A boy named Christian spit on my youngest daughter Rosette yesterday on the school playground. When I went to the school this morning to see the vice principal, another mother whom I've known for ten years said, "How come it's always the boys named
Angel or
Christian who are so bad?"
I didn't have time to look for him on the playground. I know what he looks like, because we've had trouble with him all year. He is a white kid, ten years old, stocky, and wears camouflage pants. His hair is streaked and highlighted and colored. (That always makes my daughters and me suspicious ? he's ten, shouldn't he be out riding bikes or feeding the dog or playing ball, rather than sitting for extended periods with complicated beauty products on his head? I mean, my girls all have hair to their waists and we don't spend that much time.)
In November, this same boy called Rosette a nigger. Now, the word seems offensive, even when written here, and we're used to seeing the coy version. The n-word. But he didn't call her the n-word. That's not what he said.

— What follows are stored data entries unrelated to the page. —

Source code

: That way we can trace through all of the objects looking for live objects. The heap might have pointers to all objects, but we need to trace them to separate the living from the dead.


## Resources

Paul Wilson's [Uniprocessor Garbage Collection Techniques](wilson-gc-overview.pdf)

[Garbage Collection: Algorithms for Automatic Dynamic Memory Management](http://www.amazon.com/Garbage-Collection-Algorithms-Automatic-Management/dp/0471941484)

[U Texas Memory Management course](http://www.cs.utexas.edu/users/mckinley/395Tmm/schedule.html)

In November, when she came home and told me that, my older daughters were shocked, too. My girls are Swiss, French, African, Irish, Creek, and Cherokee-American. They have all gone to this same elementary school, and no one had ever called them that. Trouble has always come with boys in the fourth grade ? Gaila had a boy touching her all the time in line, trying to intimidate her by putting his hands on her butt. He was mixed race. I put on black clothes and sunglasses and caught up to him at lunchtime one day, and told him he'd better stop touching her or her father might have to speak with him ? at the correctional facility where he works. That was that. Delphine had five boys, all recent immigrants from Mexico, decide that she had pale brown skin and so should speak Spanish and be in love with them. They professed their desires by hitting her in the head with frozen water bottles and palm fronds. I tried to do the playground visit, but as I'm a thin blonde woman, they remained unimpressed in the most macho way. So Daddy had to stand outside the classroom door one day and study the boys.
My ex-husband is 6-4, weighs 300 pounds, has worked for twenty years as a correctional officer, and favors wraparound sunglasses and Big Dog shirts. He rarely has to say more than a few words to be effective. He stood near the door and asked Delphine, "Which ones are they?" Then he just studied them and nodded. They ran. The trouble ceased.
This time it's different.
In November, I went to the vice principal and told him what had happened. I said the word to him, and he flinched. He's a tall white man, eminently reasonable. He didn't want to hear this word. I saw how he wanted me to say "the n-word." He immediately said he would call Rosette and talk to her about it, and I made him more uncomfortable by telling him that then she'd feel worse. Not only did someone call her something that stings and penetrates and goes inside the cartilage, now she'd be the one called in and talked to first, grilled in a sense. She had already told me that's what would happen.
"Call Christian in first. Grill him," I said. "Don't make my child feel bad again because this happened."
It's nearly impossible to explain, unless you're speaking to a parent of a black child in America. I see people watching my mouth, but not understanding.
In November, after a few weeks, Rosette received an insincere sorry note from this boy. He avoided her for a time, and then, after Christmas, went back to subtle attempts at playground intimidation. Rosette is tall and fast and strong. There were incidents on the swings. We laughed them off. We called him pathetic.
Then yesterday he hawked up a practiced glob of saliva and spit on her jacket sleeve. Of course I asked ? anyone else? No. On purpose? Yes.
Christian. So well-named. My first inclination was to tell her to spit back. I did, and she gave me an incredulous look. "I tried," she said. "But I don't know how to do that."
Well of course she didn't. I haven't trained my girls to collect their spit and use it to insult people. It's saliva, it's the message, it's the tool used to deliver the message during all those years of segregation and civil rights and busing and riots. It's spit. It means something.
I would have liked to explain this to Christian, on the playground, but times are different now, and a parent cannot approach someone else's kid. (Though in our old neighborhood, any parent could discipline any kid, and that was community.) I would have liked to explain this to the vice-principal, but he was at another elementary school, doing double duty. So, sadly enough for both of them, I will call Daddy, as I would have anyway this morning, and tell him of the spit, and the boy again, and tomorrow morning they will receive a visit from him as it is his day off. My ex-husband still remembers with vivid clarity the first time someone called him a nigger. He was eight, and the boy was eight, and it was in our city park. It's in the cartilage and blood and memory. It's there now in Rosette, and I am washing the liquid off her jacket even as I write, and she knows tomorrow her father will stand on the playground, his arms folded, shoulders the width of the picnic tables nearby, and he will do what he does.